Data entries
>>>
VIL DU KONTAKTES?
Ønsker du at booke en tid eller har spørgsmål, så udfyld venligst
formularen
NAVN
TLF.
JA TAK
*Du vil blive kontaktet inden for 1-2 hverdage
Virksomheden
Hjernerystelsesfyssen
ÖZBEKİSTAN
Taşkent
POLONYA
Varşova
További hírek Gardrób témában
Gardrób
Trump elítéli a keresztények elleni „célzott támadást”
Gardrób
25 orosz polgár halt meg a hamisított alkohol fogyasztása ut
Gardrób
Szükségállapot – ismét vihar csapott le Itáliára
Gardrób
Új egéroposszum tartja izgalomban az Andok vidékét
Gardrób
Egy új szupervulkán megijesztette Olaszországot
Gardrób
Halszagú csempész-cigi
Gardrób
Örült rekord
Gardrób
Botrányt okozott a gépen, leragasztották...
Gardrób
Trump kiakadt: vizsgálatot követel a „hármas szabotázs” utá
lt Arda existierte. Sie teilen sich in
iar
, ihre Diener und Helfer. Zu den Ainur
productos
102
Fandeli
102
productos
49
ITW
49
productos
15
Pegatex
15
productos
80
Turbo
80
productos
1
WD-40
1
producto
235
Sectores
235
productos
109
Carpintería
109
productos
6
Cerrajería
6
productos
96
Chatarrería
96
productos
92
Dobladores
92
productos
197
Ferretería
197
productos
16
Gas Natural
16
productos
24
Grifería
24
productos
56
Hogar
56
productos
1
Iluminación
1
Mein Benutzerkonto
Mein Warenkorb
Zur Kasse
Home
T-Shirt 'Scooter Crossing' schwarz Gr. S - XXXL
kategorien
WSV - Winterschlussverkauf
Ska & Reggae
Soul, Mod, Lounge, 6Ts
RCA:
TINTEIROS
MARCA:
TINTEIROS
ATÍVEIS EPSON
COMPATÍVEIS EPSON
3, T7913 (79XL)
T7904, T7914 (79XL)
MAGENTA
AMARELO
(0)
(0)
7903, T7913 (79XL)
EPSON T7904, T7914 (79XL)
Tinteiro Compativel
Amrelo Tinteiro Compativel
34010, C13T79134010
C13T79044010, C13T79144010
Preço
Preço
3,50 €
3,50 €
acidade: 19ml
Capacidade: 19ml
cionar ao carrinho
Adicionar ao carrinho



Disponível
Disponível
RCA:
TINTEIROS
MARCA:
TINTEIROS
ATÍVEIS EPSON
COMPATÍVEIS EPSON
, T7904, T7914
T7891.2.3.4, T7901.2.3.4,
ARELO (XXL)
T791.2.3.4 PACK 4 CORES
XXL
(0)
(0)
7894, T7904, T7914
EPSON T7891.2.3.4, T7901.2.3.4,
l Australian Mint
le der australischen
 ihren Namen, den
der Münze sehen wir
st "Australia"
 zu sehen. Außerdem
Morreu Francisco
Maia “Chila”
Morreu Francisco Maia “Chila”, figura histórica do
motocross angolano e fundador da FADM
<<<
Transcribe the rows from their first line through the line that contains "25 orosz polgár", including that line.

Answer space:
VIL DU KONTAKTES?
Ønsker du at booke en tid eller har spørgsmål, så udfyld venligst
formularen
NAVN
TLF.
JA TAK
*Du vil blive kontaktet inden for 1-2 hverdage
Virksomheden
Hjernerystelsesfyssen
ÖZBEKİSTAN
Taşkent
POLONYA
Varşova
További hírek Gardrób témában
Gardrób
Trump elítéli a keresztények elleni „célzott támadást”
Gardrób
25 orosz polgár halt meg a hamisított alkohol fogyasztása ut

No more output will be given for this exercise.